▶ [What to work on]:
Whenever a picture appears in the data, skip it and write out all other material exactly.

▶ [Provided data]:

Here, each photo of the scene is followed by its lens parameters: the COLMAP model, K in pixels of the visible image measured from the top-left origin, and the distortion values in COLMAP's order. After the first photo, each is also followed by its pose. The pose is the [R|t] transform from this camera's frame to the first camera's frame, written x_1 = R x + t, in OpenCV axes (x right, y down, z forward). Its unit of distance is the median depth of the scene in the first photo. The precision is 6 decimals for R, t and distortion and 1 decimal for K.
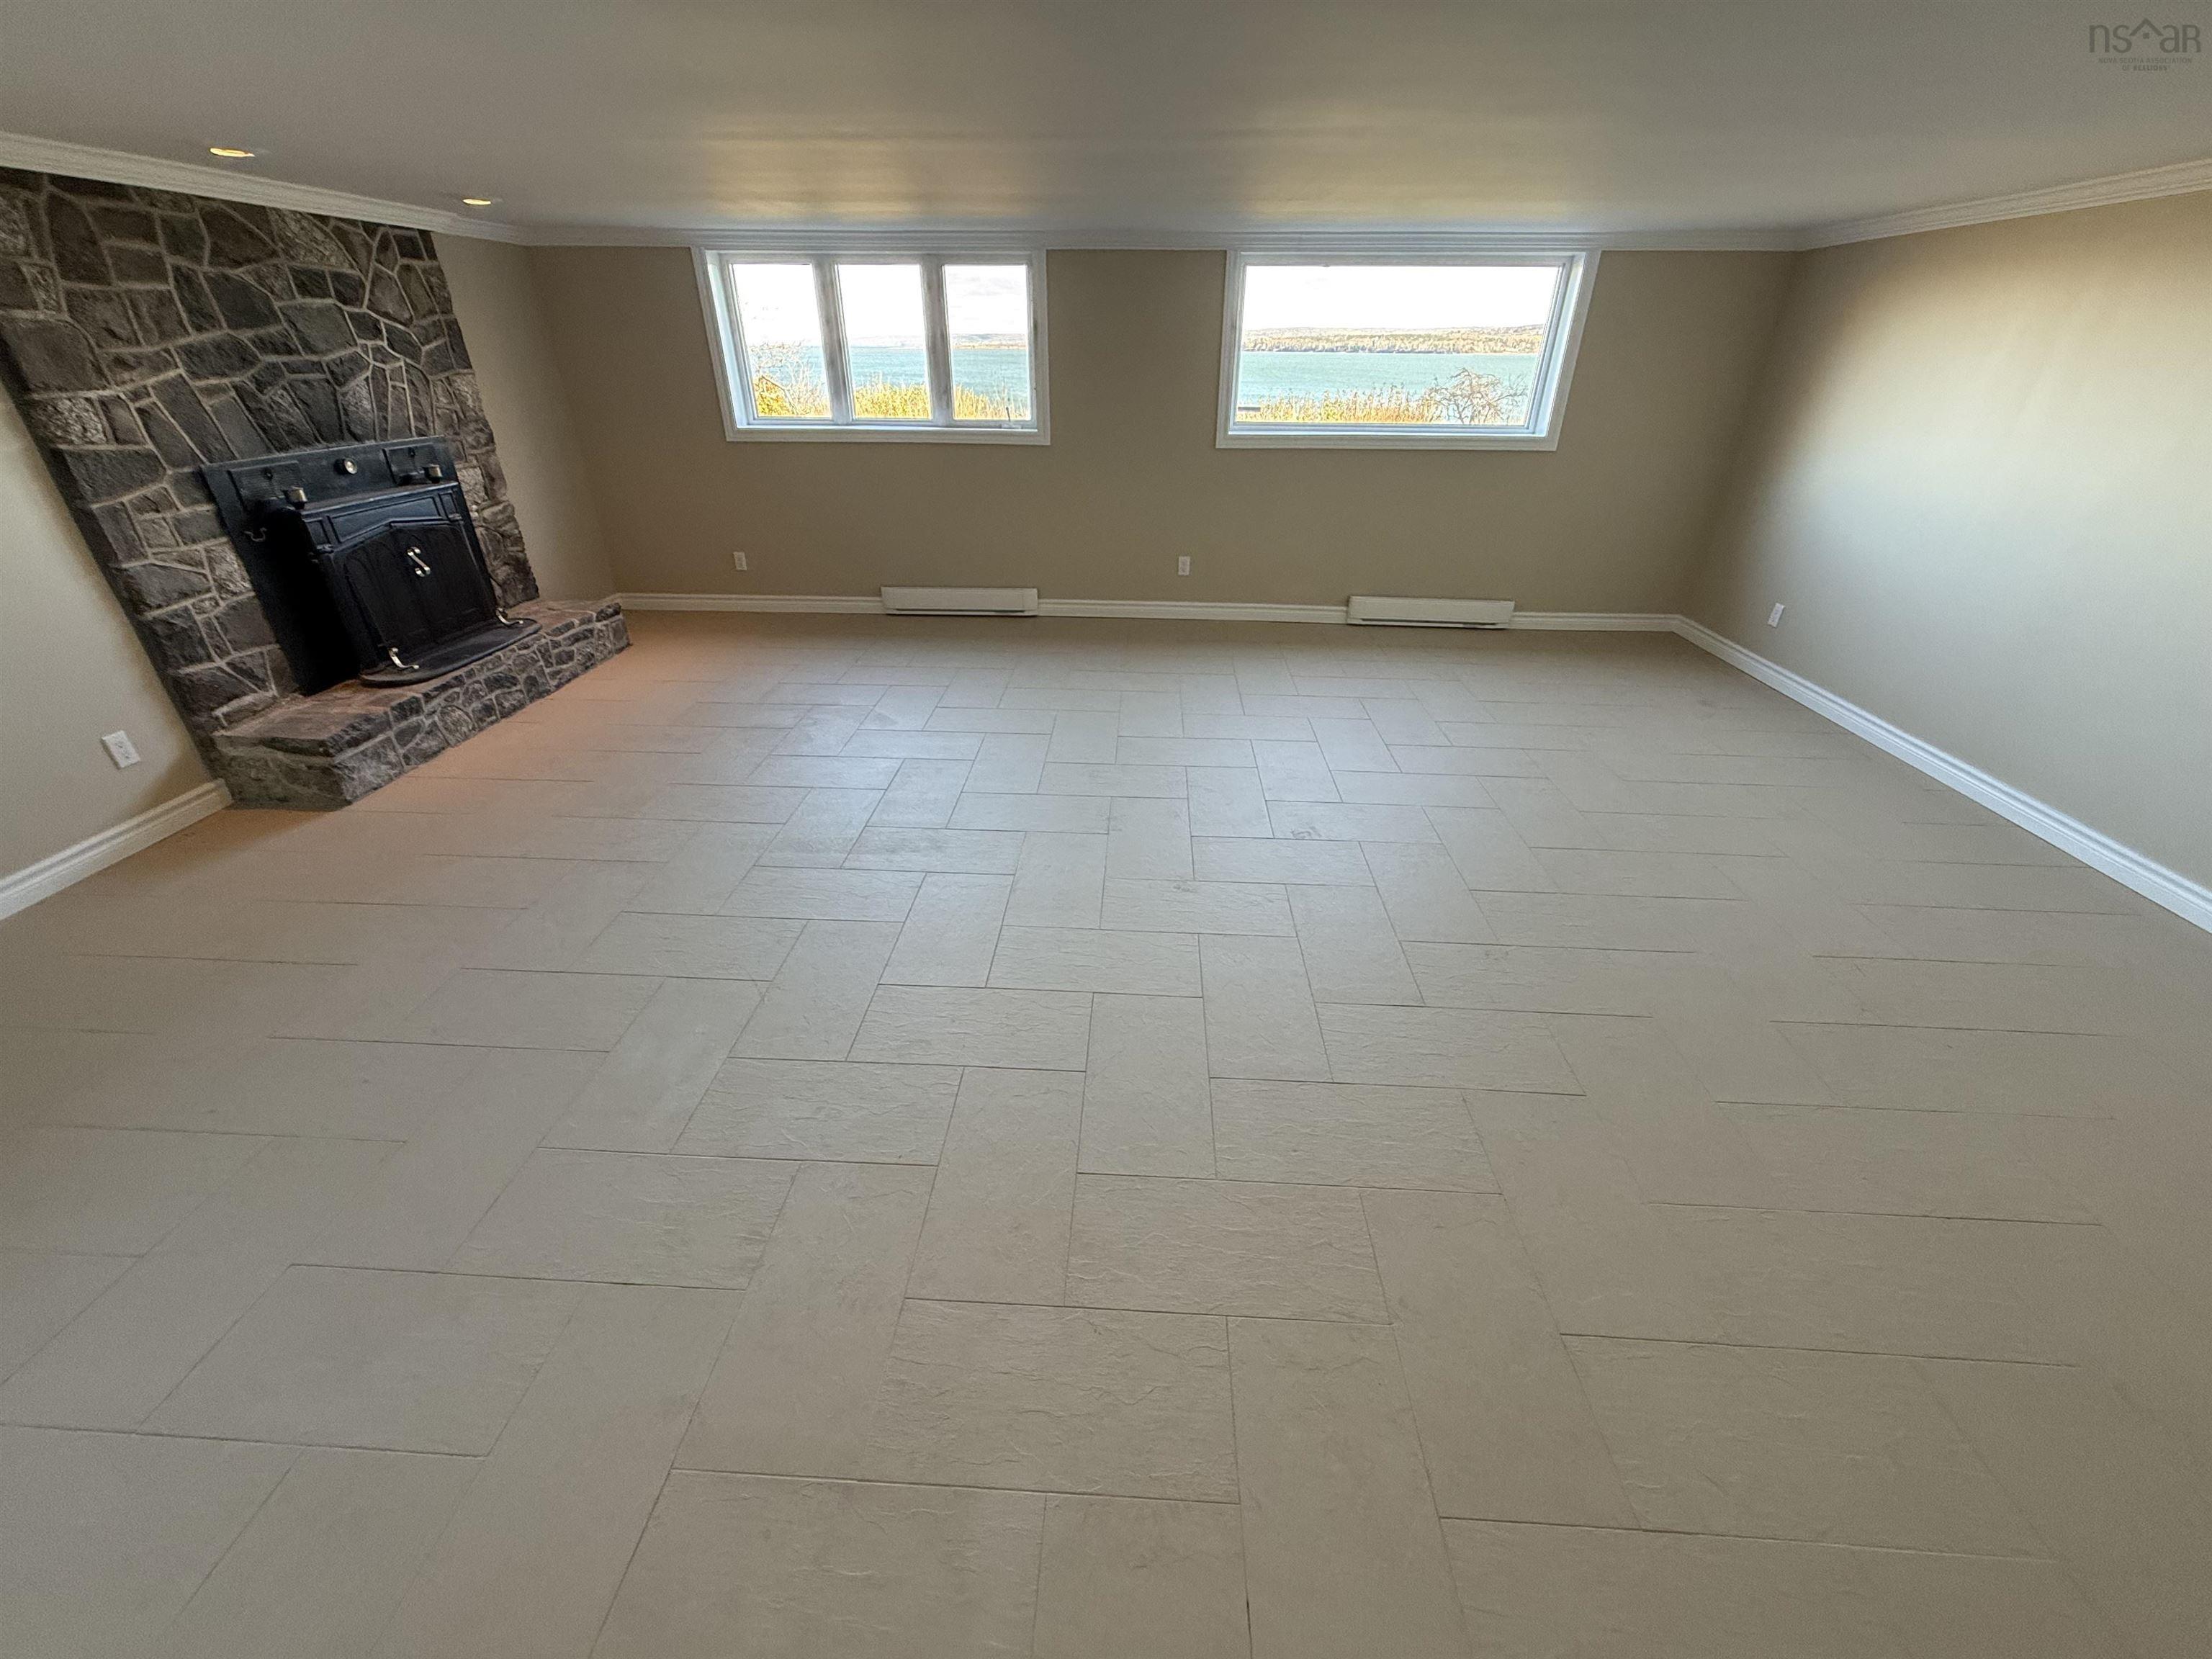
lens RADIAL K [[886.2, 0, 1106.0], [0, 886.2, 829.5], [0, 0, 1]] dist [0.000903, 0.000888]
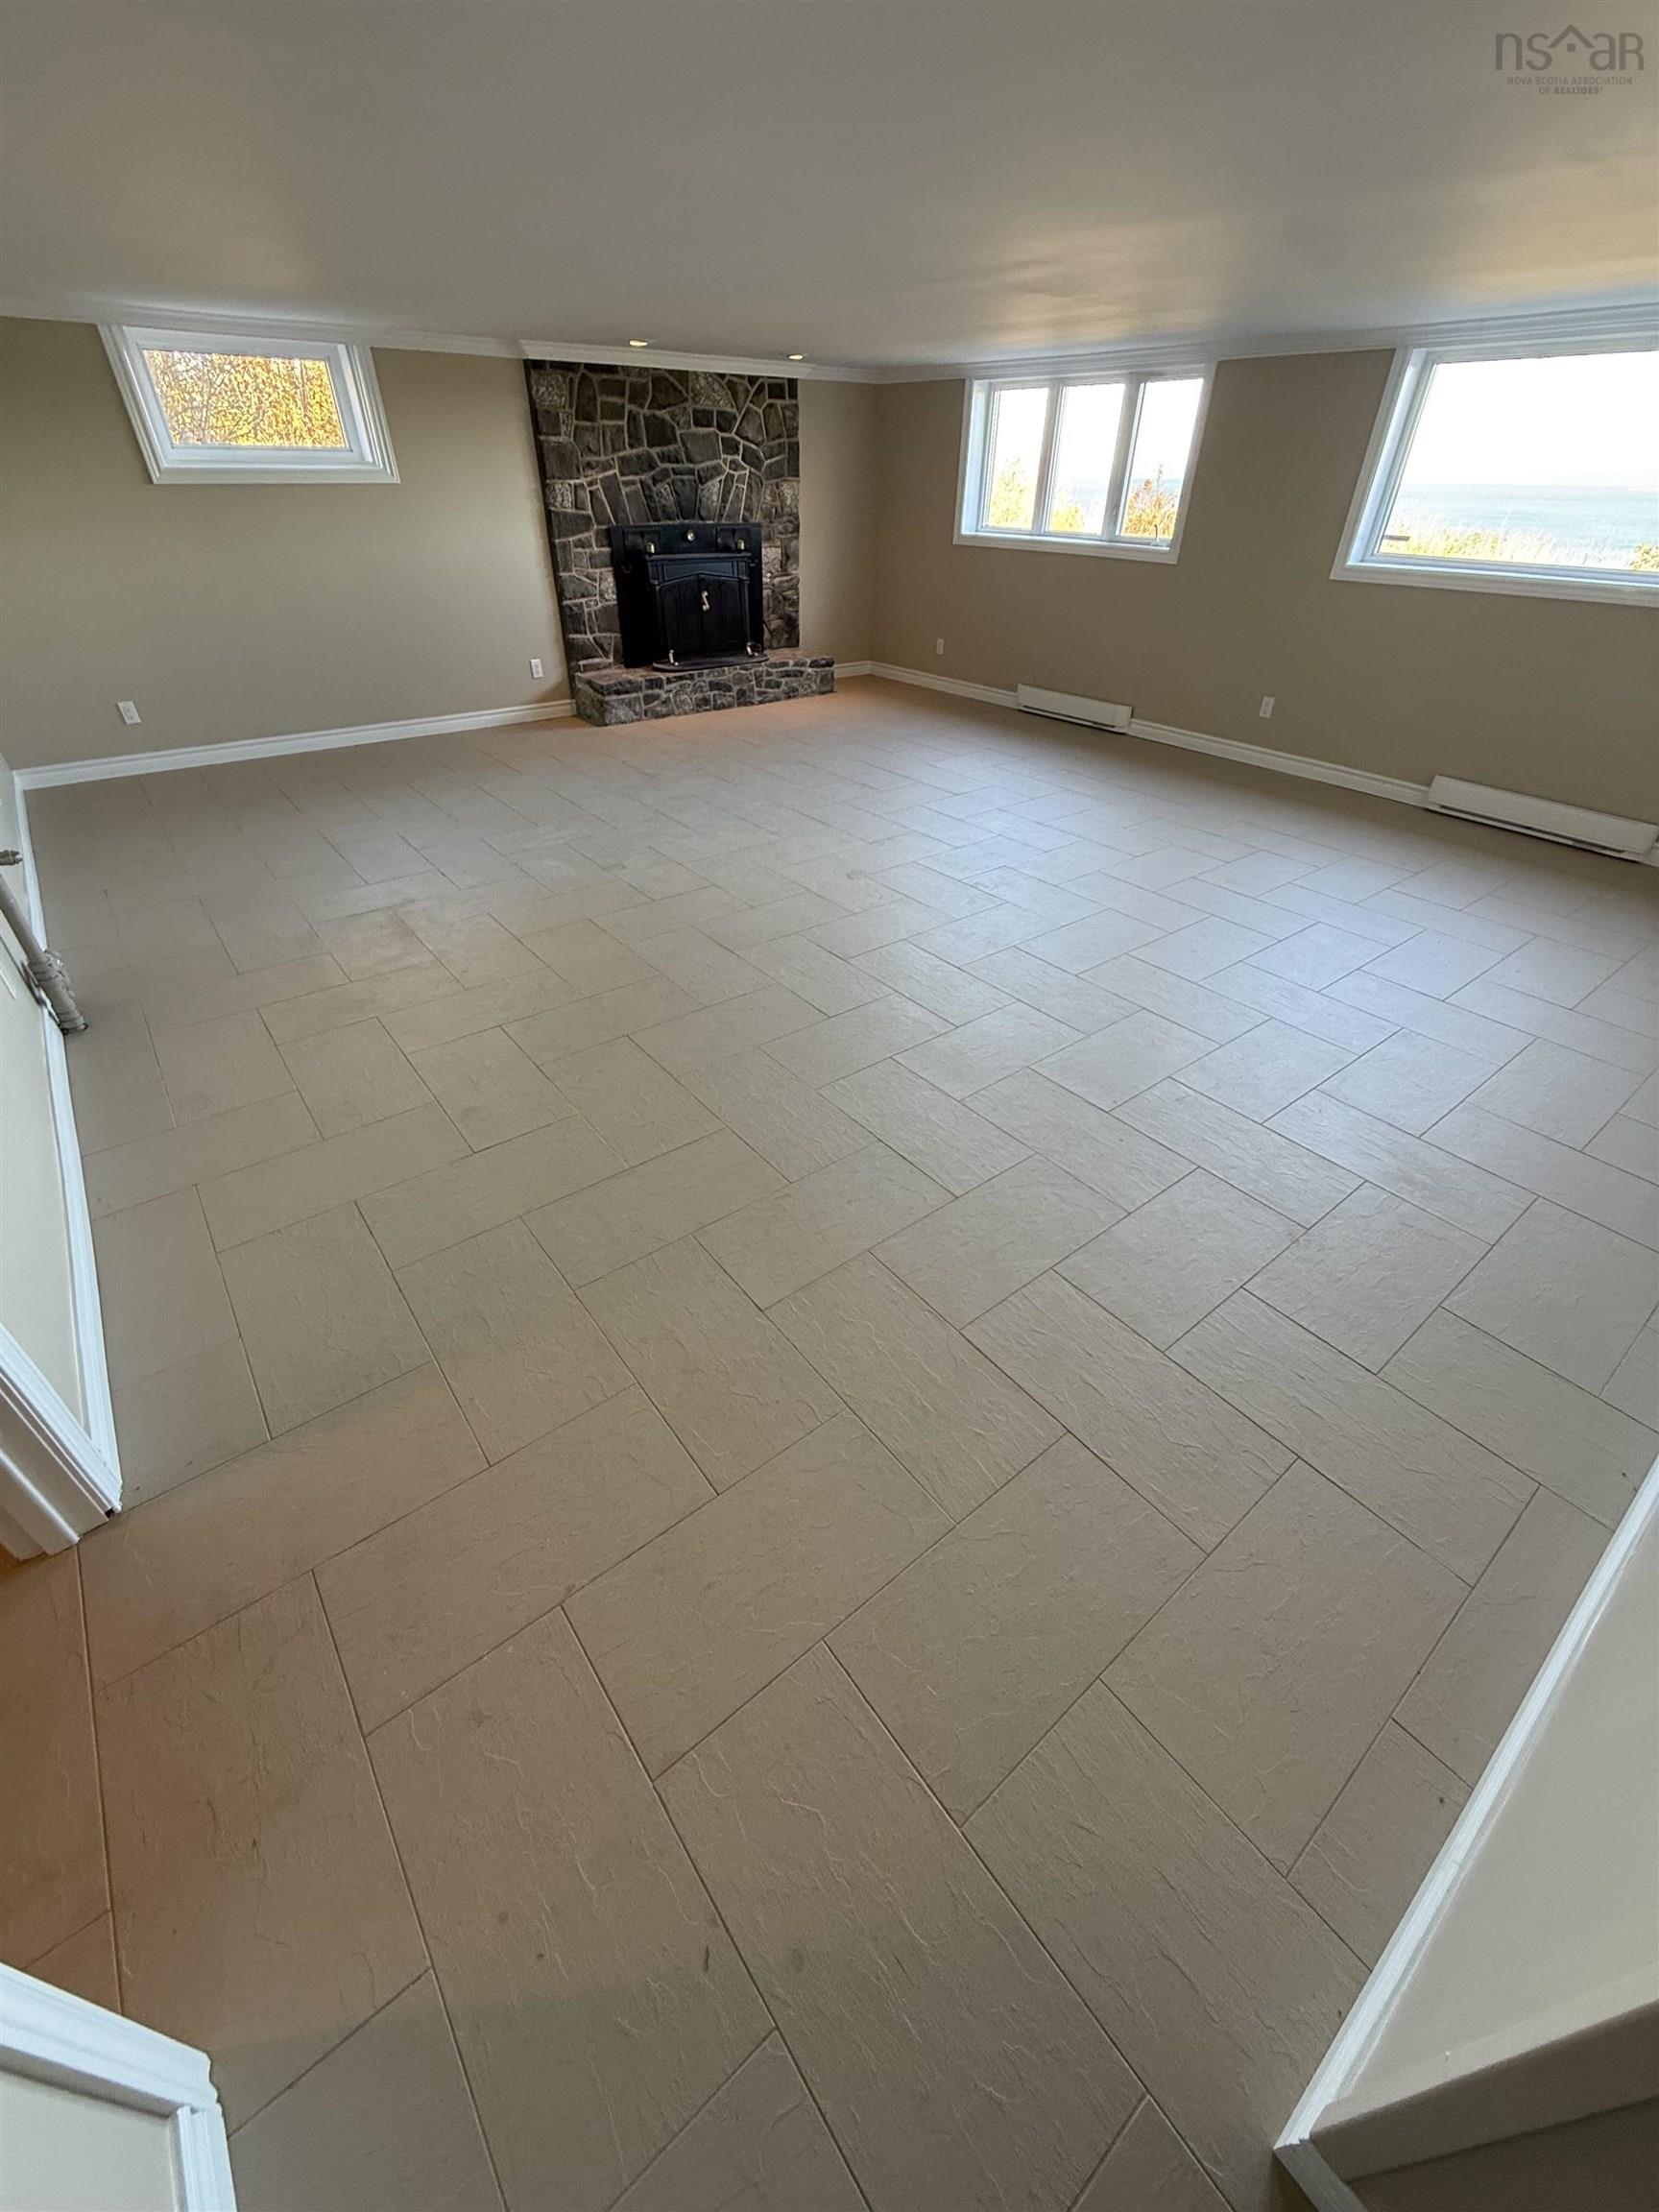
lens RADIAL K [[886.2, 0, 829.5], [0, 886.2, 1106.0], [0, 0, 1]] dist [0.000903, 0.000888]
pose [[0.658217, 0.441848, -0.609525, 0.845011], [-0.370528, 0.894931, 0.248612, 0.044646], [0.655331, 0.062205, 0.752776, -0.028171]]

▶ [Task response]:
Here, each photo of the scene is followed by its lens parameters: the COLMAP model, K in pixels of the visible image measured from the top-left origin, and the distortion values in COLMAP's order. After the first photo, each is also followed by its pose. The pose is the [R|t] transform from this camera's frame to the first camera's frame, written x_1 = R x + t, in OpenCV axes (x right, y down, z forward). Its unit of distance is the median depth of the scene in the first photo. The precision is 6 decimals for R, t and distortion and 1 decimal for K.
lens RADIAL K [[886.2, 0, 1106.0], [0, 886.2, 829.5], [0, 0, 1]] dist [0.000903, 0.000888]
lens RADIAL K [[886.2, 0, 829.5], [0, 886.2, 1106.0], [0, 0, 1]] dist [0.000903, 0.000888]
pose [[0.658217, 0.441848, -0.609525, 0.845011], [-0.370528, 0.894931, 0.248612, 0.044646], [0.655331, 0.062205, 0.752776, -0.028171]]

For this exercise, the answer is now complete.